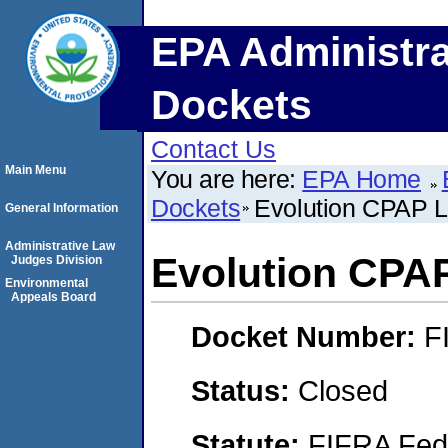
EPA Administra
Dockets
Contact Us
Main Menu
You are here:
EPA Home
Dockets
Evolution CPAP 
General Information
Administrative Law
Evolution CPA
Judges Division
Environmental
Appeals Board
Docket Number:
F
Status:
Closed
Statute:
FIFRA Fede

* [Problem details] Copy out the text read from the data above line for line, without changing anything, and leave the picture out.

* [Task solution]
EPA Administra
Dockets
Contact Us
Main Menu
You are here:
EPA Home
Dockets
Evolution CPAP 
General Information
Administrative Law
Evolution CPA
Judges Division
Environmental
Appeals Board
Docket Number:
F
Status:
Closed
Statute:
FIFRA Fede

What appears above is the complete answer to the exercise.